Entscheidungsstichwort (Thema)
Verdeckte Gewinnausschüttung wegen fehlender Befreiung vom Verbot des Selbstkontrahierens
Leitsatz (NV)
1. Zahlungen einer GmbH an ihren beherrschenden Gesellschafter-Geschäftsführer sind verdeckte Gewinnausschüttungen, wenn der Geschäftsführer für das zugrundeliegende In-sich-Geschäft nicht vom Verbot des Selbstkontrahierens befreit war (§ 181 BGB).
2. Es bestehen keine ernstlichen Zweifel, daß § 41 Abs. 1 Satz 1 AO 1977 einer verdeckten Gewinnausschüttung auch dann nicht entgegensteht, wenn die Beteiligten die auf unwirksamen Vereinbarungen beruhenden Zahlungen nicht rückgängig machen.
Normenkette
FGO § 69 Abs. 3; AO 1977 § 41 Abs. 1; KStG 1977 § 8 Abs. 3 S. 2; BGB § 181
Verfahrensgang
Tatbestand
Streitig ist im Hauptverfahren die steuerliche Anerkennung von Leistungen einer GmbH an ihren Alleingesellschafter aufgrund von Verträgen, die er ohne Befreiung von den Beschränkungen des § 181 des Bürgerlichen Gesetzbuches (BGB) für die Kapitalgesellschaft abgeschlossen hatte.
Die Klägerin, Antragstellerin und Beschwerdegegnerin (Klägerin) ist eine GmbH. Alleiniger Gesellschafter und Geschäftsführer war im Streitjahr 1986 S. Der ursprüngliche Gesellschaftsvertrag vom 27. September 1968 sah keine Befreiung des Geschäftsführers von den Beschränkungen des § 181 BGB vor.

• • • • •

AUFGABEN =>
(a) Beantworte anhand des Seitenauszugs die folgenden Fragen:
(i) Welcher Paragraph des BGB enthält laut Seitenauszug die Beschränkungen, von denen der Geschäftsführer nicht befreit war?
(ii) Wer war im Streitjahr 1986 alleiniger Gesellschafter und Geschäftsführer der Klägerin?
(iii) Von welchem Datum stammt der ursprüngliche Gesellschaftsvertrag?
(b) Ändere in den Datensätzen die Zeilen ab der Zeile mit „locality: Rio Chico, from“ bis einschließlich der Zeile mit „collector number: SE 6464 & SAEH 1963“, indem du „locality“ durch „Fundort“ ersetzt und alles andere unverändert lässt. Gib nur diese Zeilen wieder.

• • • • •

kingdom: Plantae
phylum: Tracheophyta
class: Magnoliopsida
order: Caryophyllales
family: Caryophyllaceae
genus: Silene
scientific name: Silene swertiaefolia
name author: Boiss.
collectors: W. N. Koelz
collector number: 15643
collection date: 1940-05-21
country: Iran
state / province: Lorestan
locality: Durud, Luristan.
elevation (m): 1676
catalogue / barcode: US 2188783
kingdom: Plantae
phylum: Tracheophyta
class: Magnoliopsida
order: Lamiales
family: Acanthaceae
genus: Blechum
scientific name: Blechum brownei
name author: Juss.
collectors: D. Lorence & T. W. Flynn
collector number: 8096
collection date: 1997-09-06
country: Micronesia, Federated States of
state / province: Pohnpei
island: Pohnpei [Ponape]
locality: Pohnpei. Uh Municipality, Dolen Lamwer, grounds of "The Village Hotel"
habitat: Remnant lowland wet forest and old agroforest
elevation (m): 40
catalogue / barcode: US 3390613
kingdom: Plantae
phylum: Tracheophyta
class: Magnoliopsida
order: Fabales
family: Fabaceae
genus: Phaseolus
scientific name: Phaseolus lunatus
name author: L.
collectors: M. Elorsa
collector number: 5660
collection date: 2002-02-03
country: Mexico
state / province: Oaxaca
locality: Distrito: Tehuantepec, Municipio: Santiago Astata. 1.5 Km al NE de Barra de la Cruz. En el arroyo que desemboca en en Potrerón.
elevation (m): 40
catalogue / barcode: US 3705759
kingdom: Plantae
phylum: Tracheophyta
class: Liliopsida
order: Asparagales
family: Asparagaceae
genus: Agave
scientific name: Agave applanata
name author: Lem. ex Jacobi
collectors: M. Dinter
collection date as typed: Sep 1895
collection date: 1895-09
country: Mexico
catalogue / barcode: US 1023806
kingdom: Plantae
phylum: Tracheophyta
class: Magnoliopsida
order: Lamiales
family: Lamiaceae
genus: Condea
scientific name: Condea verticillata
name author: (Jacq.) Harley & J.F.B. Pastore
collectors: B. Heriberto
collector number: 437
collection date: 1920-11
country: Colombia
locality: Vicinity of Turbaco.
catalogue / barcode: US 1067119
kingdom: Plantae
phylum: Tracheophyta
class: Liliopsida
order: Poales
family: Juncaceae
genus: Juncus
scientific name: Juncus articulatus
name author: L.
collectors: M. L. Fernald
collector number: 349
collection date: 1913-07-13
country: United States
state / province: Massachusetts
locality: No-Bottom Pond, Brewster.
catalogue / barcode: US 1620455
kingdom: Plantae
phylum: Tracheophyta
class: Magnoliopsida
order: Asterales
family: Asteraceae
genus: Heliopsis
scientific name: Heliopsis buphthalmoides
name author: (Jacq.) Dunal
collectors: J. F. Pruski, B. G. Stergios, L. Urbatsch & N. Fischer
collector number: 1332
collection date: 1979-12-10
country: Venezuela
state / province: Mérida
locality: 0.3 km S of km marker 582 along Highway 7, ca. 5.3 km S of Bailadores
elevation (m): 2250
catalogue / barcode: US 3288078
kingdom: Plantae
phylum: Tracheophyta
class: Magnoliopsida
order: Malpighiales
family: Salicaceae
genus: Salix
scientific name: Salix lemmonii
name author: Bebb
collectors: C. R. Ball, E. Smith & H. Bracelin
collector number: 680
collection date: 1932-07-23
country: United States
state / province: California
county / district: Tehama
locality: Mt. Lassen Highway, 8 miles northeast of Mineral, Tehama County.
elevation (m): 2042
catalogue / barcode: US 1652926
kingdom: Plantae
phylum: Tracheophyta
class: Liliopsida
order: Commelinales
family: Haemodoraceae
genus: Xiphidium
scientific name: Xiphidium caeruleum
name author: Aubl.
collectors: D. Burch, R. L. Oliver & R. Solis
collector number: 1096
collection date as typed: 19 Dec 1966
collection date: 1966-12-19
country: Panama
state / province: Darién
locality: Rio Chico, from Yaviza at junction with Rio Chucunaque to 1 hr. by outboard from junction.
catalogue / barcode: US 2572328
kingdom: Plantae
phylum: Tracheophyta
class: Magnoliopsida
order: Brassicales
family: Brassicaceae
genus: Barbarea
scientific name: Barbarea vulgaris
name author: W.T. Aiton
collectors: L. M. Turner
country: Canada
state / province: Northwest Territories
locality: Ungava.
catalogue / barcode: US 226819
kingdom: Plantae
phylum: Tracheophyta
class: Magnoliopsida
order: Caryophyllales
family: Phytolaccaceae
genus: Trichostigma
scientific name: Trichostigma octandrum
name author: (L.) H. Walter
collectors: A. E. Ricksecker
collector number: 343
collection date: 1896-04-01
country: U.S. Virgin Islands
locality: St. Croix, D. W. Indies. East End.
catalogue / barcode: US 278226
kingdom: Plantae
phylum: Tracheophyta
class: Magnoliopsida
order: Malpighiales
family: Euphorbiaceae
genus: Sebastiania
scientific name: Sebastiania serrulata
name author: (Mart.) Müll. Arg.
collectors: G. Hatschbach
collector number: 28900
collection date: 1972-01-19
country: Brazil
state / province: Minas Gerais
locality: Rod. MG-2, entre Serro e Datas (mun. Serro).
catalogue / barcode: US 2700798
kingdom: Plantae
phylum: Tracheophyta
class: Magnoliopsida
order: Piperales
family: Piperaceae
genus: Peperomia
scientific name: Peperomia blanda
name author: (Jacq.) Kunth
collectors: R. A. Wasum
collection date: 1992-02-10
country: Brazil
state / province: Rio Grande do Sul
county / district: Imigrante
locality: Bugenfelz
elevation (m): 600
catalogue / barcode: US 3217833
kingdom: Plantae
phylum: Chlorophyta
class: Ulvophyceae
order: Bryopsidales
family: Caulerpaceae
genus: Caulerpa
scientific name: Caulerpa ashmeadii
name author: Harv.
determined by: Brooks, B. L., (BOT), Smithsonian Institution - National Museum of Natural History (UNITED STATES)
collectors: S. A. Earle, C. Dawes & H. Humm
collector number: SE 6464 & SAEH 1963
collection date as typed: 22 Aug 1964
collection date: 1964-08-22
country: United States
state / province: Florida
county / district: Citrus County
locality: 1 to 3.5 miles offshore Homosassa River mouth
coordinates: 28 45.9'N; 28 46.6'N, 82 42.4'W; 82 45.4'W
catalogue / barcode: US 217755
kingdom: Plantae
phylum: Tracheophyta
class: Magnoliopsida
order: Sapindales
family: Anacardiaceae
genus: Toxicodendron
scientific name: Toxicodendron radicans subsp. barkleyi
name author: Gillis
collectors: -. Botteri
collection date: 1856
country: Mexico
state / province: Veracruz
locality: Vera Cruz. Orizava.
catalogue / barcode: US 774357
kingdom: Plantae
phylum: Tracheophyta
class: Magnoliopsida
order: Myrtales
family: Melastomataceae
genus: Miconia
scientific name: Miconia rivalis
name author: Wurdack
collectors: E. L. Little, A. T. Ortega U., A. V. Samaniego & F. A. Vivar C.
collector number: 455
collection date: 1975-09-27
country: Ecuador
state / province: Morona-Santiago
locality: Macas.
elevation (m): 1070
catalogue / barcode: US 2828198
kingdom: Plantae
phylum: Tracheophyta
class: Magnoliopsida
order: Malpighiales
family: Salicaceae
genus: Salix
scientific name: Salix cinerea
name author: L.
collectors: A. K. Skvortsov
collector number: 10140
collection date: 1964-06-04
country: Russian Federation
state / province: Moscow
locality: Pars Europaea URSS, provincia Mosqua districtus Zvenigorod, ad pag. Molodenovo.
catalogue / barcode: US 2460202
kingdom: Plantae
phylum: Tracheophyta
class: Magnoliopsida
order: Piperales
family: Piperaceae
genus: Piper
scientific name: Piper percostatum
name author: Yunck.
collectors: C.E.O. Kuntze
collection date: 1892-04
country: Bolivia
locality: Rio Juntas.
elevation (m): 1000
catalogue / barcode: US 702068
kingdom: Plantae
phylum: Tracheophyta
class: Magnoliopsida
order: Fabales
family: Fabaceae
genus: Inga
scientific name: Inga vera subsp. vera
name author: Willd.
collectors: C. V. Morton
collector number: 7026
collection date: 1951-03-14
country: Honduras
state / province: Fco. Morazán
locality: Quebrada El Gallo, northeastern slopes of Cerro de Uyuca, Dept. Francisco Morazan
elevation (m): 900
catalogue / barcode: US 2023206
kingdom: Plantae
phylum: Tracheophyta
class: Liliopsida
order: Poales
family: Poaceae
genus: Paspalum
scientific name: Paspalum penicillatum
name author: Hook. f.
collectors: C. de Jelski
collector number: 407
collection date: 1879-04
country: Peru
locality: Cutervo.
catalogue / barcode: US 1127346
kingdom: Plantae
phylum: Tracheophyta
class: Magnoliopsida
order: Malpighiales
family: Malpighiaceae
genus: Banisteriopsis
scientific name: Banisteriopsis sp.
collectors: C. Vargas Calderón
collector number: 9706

• • • • •

ERWARTETE ANTWORTEN =>
(a)
(i) § 181 BGB
(ii) S.
(iii) Vom 27. September 1968

(b)
Fundort: Rio Chico, from Yaviza at junction with Rio Chucunaque to 1 hr. by outboard from junction.
catalogue / barcode: US 2572328
kingdom: Plantae
phylum: Tracheophyta
class: Magnoliopsida
order: Brassicales
family: Brassicaceae
genus: Barbarea
scientific name: Barbarea vulgaris
name author: W.T. Aiton
collectors: L. M. Turner
country: Canada
state / province: Northwest Territories
Fundort: Ungava.
catalogue / barcode: US 226819
kingdom: Plantae
phylum: Tracheophyta
class: Magnoliopsida
order: Caryophyllales
family: Phytolaccaceae
genus: Trichostigma
scientific name: Trichostigma octandrum
name author: (L.) H. Walter
collectors: A. E. Ricksecker
collector number: 343
collection date: 1896-04-01
country: U.S. Virgin Islands
Fundort: St. Croix, D. W. Indies. East End.
catalogue / barcode: US 278226
kingdom: Plantae
phylum: Tracheophyta
class: Magnoliopsida
order: Malpighiales
family: Euphorbiaceae
genus: Sebastiania
scientific name: Sebastiania serrulata
name author: (Mart.) Müll. Arg.
collectors: G. Hatschbach
collector number: 28900
collection date: 1972-01-19
country: Brazil
state / province: Minas Gerais
Fundort: Rod. MG-2, entre Serro e Datas (mun. Serro).
catalogue / barcode: US 2700798
kingdom: Plantae
phylum: Tracheophyta
class: Magnoliopsida
order: Piperales
family: Piperaceae
genus: Peperomia
scientific name: Peperomia blanda
name author: (Jacq.) Kunth
collectors: R. A. Wasum
collection date: 1992-02-10
country: Brazil
state / province: Rio Grande do Sul
county / district: Imigrante
Fundort: Bugenfelz
elevation (m): 600
catalogue / barcode: US 3217833
kingdom: Plantae
phylum: Chlorophyta
class: Ulvophyceae
order: Bryopsidales
family: Caulerpaceae
genus: Caulerpa
scientific name: Caulerpa ashmeadii
name author: Harv.
determined by: Brooks, B. L., (BOT), Smithsonian Institution - National Museum of Natural History (UNITED STATES)
collectors: S. A. Earle, C. Dawes & H. Humm
collector number: SE 6464 & SAEH 1963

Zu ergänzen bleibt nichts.